Terkait dugaan penipuan yang menyebabkan perpindahan kepemilikan, Imam menyebut hal tersebut merupakan ranah pidana yang sudah menjadi kewenangan pihak kepolisian.

Dalam hal ini, Imam bilang hanya ada dua langkah yang bisa ditempuh oleh Hedi dan Evi.

Pertama melalui musyawarah mufakat dengan pihak ketiga delaku pemegang hak baru.

"Mungkin dengan pemegang hak baru, barangkali ya, pemegang hak baru yang memperoleh dari lelang itu bisa diajak damai, karena sekali lagi melihat mungkin dari sisi kemanusiaan, ini Ibu Evi menjadi korban," tuturnya.

"Pihak yang lelang ini itikadnya kan baik juga. Beli karena lelang. Dia itikadnya baik. Itu pun harus kita lindungi. Negara harus melindungi," sambungnya.

Jalur damai melalui musyawarah mufakat dan kesepakatan antara pihak ketiga dan Evi itu bisa menjadi opsi.

Namun ketika jalan itu tak bisa dilalui, maka langkah hukum yang memang harus ditempuh oleh Evi.

Pihak yang merasa dirugikan, dalam hal ini Evi, bisa menempuh jalur hukum perdata atau PTUN untuk membatalkan peralihan hak atas tanah tersebut.

"Kalau tidak ya tentu karena negara kita negara hukum, ya proses hukum lah yang kita harus kedepankan," ujarnya

"Mestinya dulu mengajukan dari dasarkan pidana tadi, mengajukan gugatan perdata atau PTUN untuk membatalkan peralihan," tambahnya.

Sebelumnya, Hedi bilang sempat menempuh jalur perdata untuk menggugat SJ, SH, dan pihak bank ke PN Sleman.

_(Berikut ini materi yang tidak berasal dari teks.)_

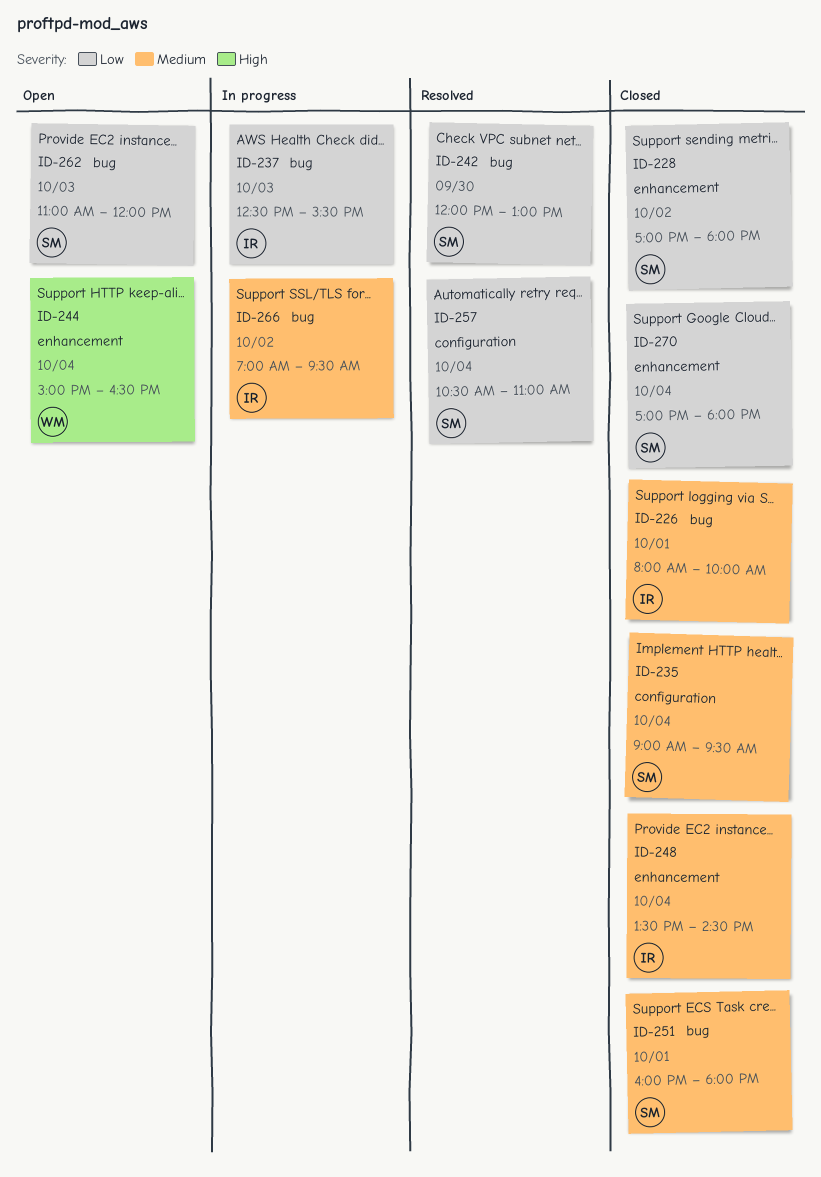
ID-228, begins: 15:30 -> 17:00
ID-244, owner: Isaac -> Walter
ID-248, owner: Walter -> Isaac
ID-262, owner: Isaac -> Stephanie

Namun, gugatan dinyatakan tidak dapat diterima atau Niet Ontvankelijk Verklaard (NO).

Hedi bilang salinan putusan itu bermasalah karena berisi gugatan orang lain.

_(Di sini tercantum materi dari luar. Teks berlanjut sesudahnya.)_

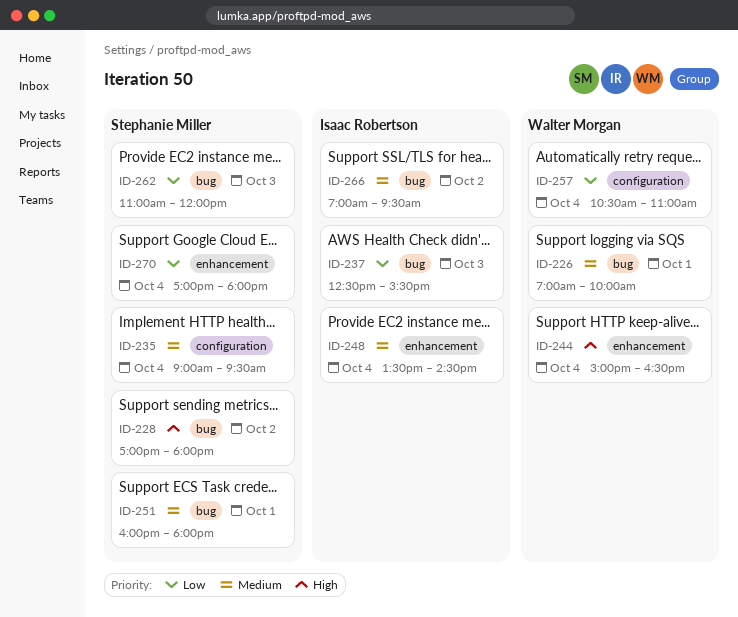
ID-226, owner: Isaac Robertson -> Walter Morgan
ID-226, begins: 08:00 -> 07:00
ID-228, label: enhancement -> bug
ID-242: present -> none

Tak lama kemudian, pengacara Hedi mengundurkan diri. Laporan ke Ditreskrimsus Polda DIY pun berakhir dengan SP3.

Hal itu menyebabkan meski SH telah dipidana, sertifikat tanahnya tak kunjung kembali.

"Tidak ada [putusan sertifikat kembali], kan NO. Pengacara juga lari, saya mencari pengacaranya tidak berani kalau banding ini," ucap Hedi.